I don't really understand what you mean. But if you want the compiler to scan for dependencies, I fully agree.

I claim that we don't even need incremental compilation. It would be better if the compiler would scan for dependencies, and if a source file has changed, recompile the whole project in one go. This would be simple and efficient.


This may not be true. Consider the dwt lib case, once you tweaked a module very little(that means you do not modify any interface connects with outside modules and code that could possible affect modules in the same packages), the optimal way is

dmd -c your_tweaked_module
link all_obj

That's much faster than regenerating all other object files.
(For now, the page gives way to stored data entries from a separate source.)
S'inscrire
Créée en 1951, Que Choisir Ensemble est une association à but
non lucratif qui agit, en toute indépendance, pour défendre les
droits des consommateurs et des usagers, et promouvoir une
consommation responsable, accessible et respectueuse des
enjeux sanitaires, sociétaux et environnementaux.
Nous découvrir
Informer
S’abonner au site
Yes, feed them all to DMD compiles really fast. Writing all object files to disk costs much time. And your impression of incremental compilation seems to be misguided by the rebuild and dsss system. Rebuild takes no advantage of di files, thus it have to recompile everytime even in the situation that the module based on all other di files unchanged. I posted several blocking header generation bugs in DMD and with fixes. Just so little change that dmd can generate almost all header files correctly. I tested tango, dwt, dwt-addons. Those projects are very big and some take advanced use of templates. So the header generation building strategy is really not far away.
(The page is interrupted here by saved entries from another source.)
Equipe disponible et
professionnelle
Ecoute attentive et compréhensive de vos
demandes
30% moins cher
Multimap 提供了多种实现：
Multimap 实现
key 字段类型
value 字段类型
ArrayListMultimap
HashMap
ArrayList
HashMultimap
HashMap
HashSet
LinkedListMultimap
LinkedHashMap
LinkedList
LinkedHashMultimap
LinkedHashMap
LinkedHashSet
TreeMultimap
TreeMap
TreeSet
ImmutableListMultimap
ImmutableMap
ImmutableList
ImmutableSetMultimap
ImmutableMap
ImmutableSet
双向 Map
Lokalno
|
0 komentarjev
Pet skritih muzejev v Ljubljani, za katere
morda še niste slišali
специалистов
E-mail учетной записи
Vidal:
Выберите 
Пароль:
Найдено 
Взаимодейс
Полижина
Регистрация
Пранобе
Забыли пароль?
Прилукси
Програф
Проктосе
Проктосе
Little self-promotion here, and in case Walter misses some of them:
http://d.puremagic.com/issues/show_bug.cgi?id=2744
http://d.puremagic.com/issues/show_bug.cgi?id=2745
http://d.puremagic.com/issues/show_bug.cgi?id=2747
http://d.puremagic.com/issues/show_bug.cgi?id=2748
http://d.puremagic.com/issues/show_bug.cgi?id=2751

In c++, a sophisticated makefile carefully build .h dependencies of .c files. Thus, once .h files are updated, then .c files which are based on them need to be recompile. This detection can be made by comparison of old .di files and new .di files by testing their equality.